Saturday, June 20, 2015

Game Inspiration: Brothers-at-Arms & Medieval war contracts

I'm slowly reading a book on Henry V of England.

In the usual explanation of how Medieval warfare is a wholly different thing than modern warfare is a nice collection of details on the office of herald, the way loot is divided*, the importance of ransoms, etc. there was a bit about what are best called early adventuring compacts:

"Another more sophisticated method of distributing the dangers and rewards of war were the contracts between soldiers which made them "brothers-at-arms." Such agreements were genuine legal bonds, sometimes for life, sometimes for a specific period, which were usually arrived at by a solemn oath or by sealed letters. Their terms normally provided that the brothers-at-arms should share equally in all gains of war, and should contribute equally to ransoms if one of them became a captive. If both were taken prisoner, one served as a hostage and the other went to raise the ransom for both. All classes of soldiers might become brothers-at-arms -[. . . ]"
- Margaret Wade Labarge, Henry V, p. 67

It goes on to give the example of an English duke and a French duke who were brothers-at-arms despite serving different kings and having different allegiances. Still another specified two captains would pool their loot and send it to London - whoever got home first would invest it, and if only one got home he would get all of it except 1/6 set aside for the widow of the other.

So, early adventuring contracts. Maybe pooling all the loot, dividing it up, and providing for healing and resurrection of the slain (basically, paying a ransom to death!**) is not a strange modern let's-all-get-along thing but rather an extension of how loot-hunting men-at-arms dealt with similar issues.

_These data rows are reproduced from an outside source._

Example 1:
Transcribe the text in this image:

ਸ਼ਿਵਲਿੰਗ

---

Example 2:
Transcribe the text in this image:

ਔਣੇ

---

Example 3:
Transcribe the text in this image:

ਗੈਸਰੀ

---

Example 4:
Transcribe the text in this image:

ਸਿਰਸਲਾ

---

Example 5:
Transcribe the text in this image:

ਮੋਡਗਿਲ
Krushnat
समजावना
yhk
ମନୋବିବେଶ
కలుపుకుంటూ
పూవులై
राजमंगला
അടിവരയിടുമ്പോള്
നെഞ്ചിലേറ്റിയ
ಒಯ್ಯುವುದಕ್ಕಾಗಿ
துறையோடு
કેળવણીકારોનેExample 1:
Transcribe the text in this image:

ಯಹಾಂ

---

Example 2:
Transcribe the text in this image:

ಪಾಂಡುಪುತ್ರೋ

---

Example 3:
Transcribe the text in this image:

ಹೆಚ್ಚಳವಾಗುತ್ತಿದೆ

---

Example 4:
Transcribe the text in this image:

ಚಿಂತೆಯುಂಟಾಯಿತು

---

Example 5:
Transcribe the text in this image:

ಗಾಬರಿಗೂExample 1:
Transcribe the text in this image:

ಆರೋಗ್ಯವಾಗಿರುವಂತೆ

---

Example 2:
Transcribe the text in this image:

* For example, as of the time of Henry V and soldiers serving for pay and loot not out on a temporary callout, the finder gets 1/3, his captain 1/3, and the king 1/3. The captain also pays 1/3 of his take (so, 1/3 of that 1/3) to the king.

** Which is an outstanding gaming concept, right there. It would explain and/or justify level based costing for Raise Dead in D&D games.

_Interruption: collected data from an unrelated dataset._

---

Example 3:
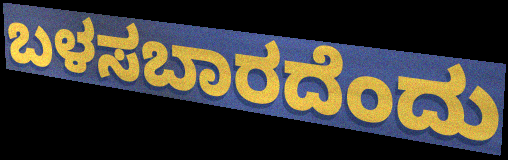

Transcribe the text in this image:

ಬಳಸಬಾರದೆಂದು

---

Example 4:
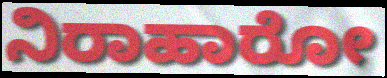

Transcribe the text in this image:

ನಿರಾಹಾರೋ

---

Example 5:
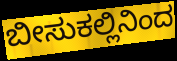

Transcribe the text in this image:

ಬೀಸುಕಲ್ಲಿನಿಂದ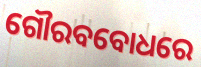
ଗୌରବବୋଧରେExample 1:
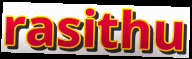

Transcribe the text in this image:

rasithu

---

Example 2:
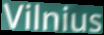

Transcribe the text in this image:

Vilnius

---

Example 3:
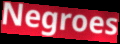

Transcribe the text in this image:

Negroes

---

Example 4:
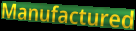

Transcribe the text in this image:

Manufactured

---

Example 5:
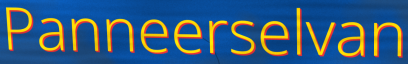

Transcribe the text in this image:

Panneerselvan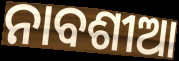
ନାବଶୀଆ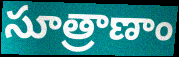
సూత్రాణాం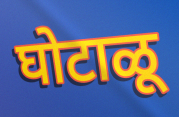
घोटाळू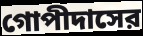
গোপীদাসের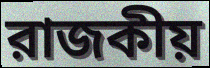
রাজকীয়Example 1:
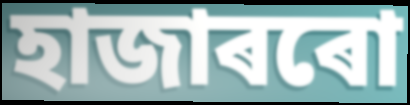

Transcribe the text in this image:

হাজাৰৰো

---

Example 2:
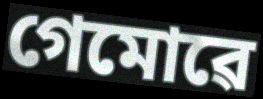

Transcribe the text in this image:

গেমোৱে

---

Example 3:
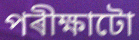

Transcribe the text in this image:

পৰীক্ষাটো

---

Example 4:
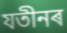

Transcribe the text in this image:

যতীনৰ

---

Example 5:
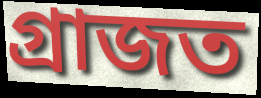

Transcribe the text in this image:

গ্ৰাজত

  1. Gamers are, of course, reinventing the wheel by coming up with these sorts of arrangements for adventurers, but given what I know of Medieval and Renaissance contracts, I'm pretty sure our wheels have more flaming spikes on them.

  2. The brothers-in-arms concept could be a pretty cool party dynamic. Loot share is something I brought up once in a dungeon dive years ago - lord of the town got a cut (probably like 75%) of anything brought back up.